## [Exercise prompt]
This exercise calls for the line with "index tip: (717, 513)", the line with "index dip: (132, 348)", and all lines between them in the material below, output exactly and with no other lines.

----------------------------------------

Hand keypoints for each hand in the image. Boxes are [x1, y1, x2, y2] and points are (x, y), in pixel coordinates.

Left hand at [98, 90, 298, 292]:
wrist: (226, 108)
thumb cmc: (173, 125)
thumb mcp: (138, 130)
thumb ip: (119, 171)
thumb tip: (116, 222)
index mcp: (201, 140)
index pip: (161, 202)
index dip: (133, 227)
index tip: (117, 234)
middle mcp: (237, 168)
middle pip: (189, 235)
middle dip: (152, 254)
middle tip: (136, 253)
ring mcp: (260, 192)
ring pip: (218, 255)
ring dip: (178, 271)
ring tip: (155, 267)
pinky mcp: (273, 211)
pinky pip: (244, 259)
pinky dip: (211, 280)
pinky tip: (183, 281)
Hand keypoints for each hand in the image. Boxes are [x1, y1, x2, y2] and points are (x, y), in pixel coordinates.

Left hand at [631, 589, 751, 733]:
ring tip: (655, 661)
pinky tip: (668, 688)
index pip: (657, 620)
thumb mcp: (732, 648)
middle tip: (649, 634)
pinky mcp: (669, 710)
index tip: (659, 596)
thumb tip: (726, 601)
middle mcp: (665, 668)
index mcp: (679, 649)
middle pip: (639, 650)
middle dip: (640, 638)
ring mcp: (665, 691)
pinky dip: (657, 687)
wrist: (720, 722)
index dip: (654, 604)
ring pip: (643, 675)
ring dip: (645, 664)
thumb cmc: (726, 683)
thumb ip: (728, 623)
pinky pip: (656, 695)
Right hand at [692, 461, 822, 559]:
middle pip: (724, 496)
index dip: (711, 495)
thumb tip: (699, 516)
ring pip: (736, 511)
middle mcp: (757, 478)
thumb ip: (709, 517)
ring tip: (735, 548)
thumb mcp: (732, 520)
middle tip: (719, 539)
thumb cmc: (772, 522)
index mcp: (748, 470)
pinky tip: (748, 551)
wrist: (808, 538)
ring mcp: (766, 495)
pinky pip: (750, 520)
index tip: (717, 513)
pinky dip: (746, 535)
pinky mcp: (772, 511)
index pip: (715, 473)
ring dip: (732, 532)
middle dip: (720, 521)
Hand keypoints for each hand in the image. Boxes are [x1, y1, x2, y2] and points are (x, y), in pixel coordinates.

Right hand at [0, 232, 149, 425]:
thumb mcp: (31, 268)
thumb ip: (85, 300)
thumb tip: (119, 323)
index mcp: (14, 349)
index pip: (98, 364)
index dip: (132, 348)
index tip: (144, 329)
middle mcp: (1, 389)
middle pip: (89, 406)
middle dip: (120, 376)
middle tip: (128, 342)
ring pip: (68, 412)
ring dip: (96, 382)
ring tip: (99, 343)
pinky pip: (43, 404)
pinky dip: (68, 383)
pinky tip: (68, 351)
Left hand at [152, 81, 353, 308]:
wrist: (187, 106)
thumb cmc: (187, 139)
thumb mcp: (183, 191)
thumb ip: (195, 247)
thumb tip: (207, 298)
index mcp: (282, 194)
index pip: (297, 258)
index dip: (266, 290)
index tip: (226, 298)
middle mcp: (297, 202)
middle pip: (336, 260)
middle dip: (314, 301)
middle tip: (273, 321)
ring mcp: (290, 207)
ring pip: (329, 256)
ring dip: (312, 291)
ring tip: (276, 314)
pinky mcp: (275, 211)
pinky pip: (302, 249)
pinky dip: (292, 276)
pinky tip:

----------------------------------------

## [Exercise response]
index tip: (717, 513)
pinky dip: (746, 535)
pinky mcp: (772, 511)
index pip: (715, 473)
ring dip: (732, 532)
middle dip: (720, 521)
Hand keypoints for each hand in the image. Boxes are [x1, y1, x2, y2] and points are (x, y), in pixel coordinates.

Right hand at [0, 232, 149, 425]:
thumb mcp: (31, 268)
thumb ip: (85, 300)
thumb tip: (119, 323)
index mcp: (14, 349)
index pip: (98, 364)
index dip: (132, 348)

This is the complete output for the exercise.